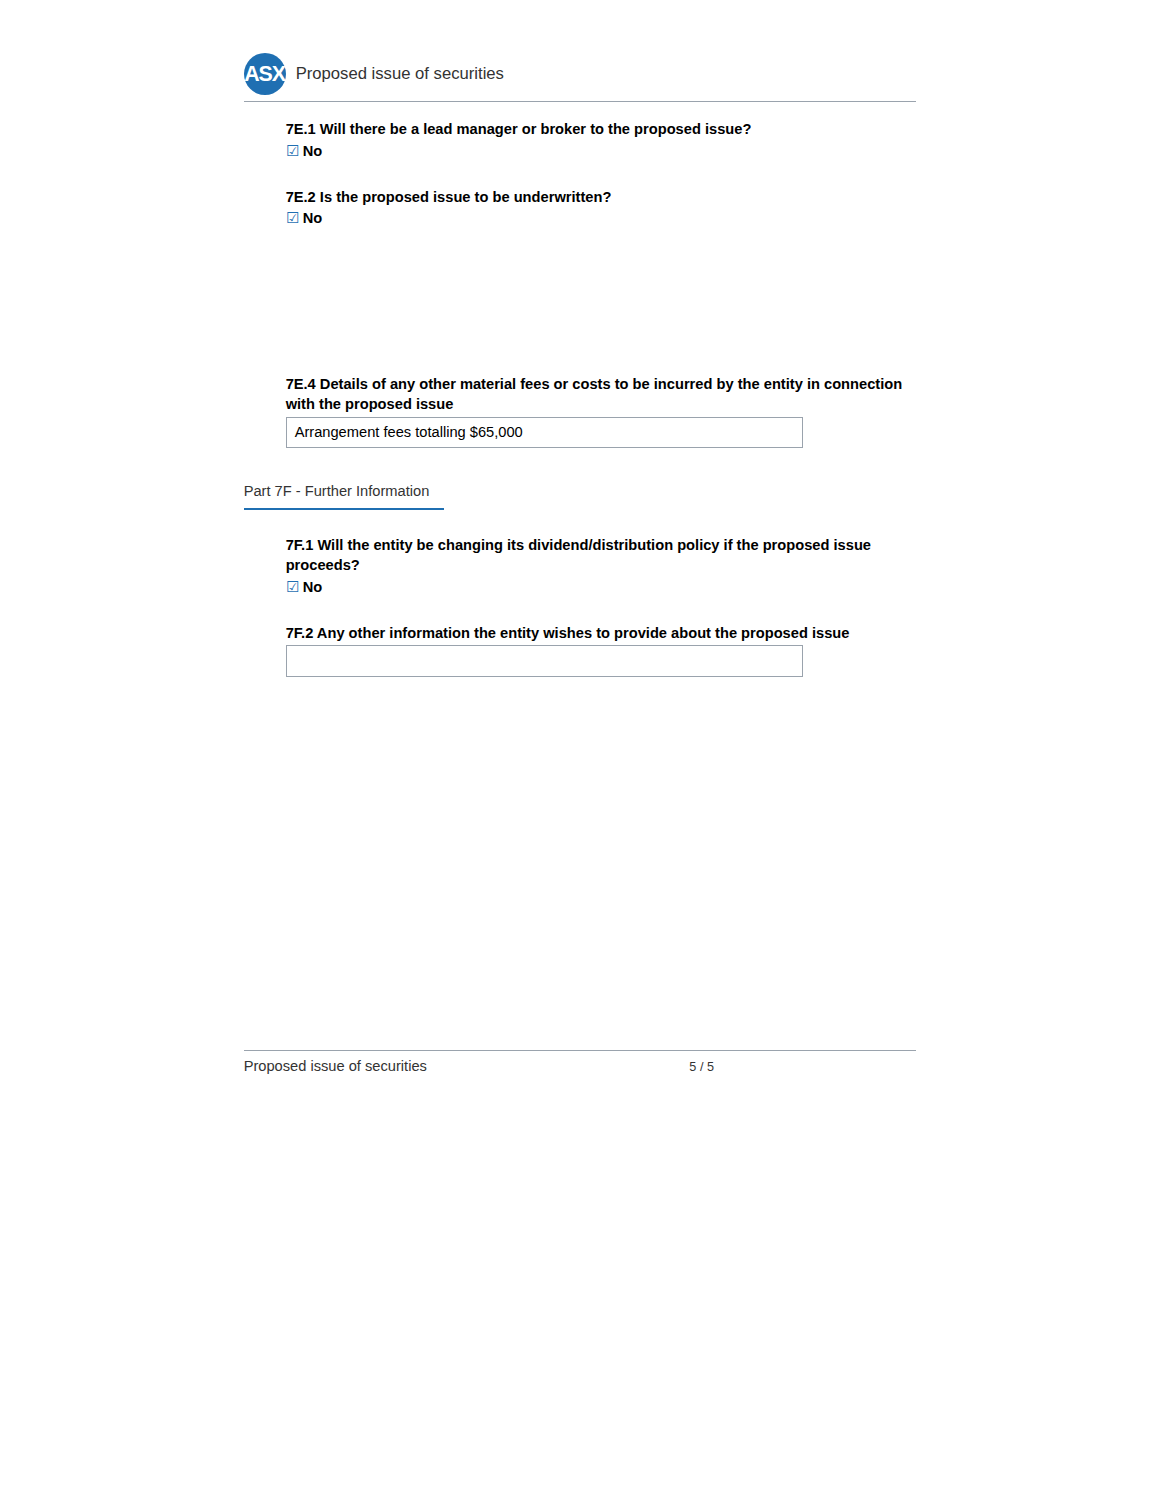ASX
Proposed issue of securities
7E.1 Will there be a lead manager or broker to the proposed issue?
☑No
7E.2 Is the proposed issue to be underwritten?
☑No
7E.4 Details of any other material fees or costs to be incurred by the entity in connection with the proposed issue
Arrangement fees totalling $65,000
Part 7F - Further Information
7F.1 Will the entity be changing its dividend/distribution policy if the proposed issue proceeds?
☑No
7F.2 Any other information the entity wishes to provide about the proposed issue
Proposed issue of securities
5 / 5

----

* _PROBLEM TO SOLVE_
The response should hold only an exact repeat of the lines from the one with "Arrangement fees totalling $65,000" to the final line of the listing above.

* _RESULT OF THIS TASK_
Arrangement fees totalling $65,000
Part 7F - Further Information
7F.1 Will the entity be changing its dividend/distribution policy if the proposed issue proceeds?
☑No
7F.2 Any other information the entity wishes to provide about the proposed issue
Proposed issue of securities
5 / 5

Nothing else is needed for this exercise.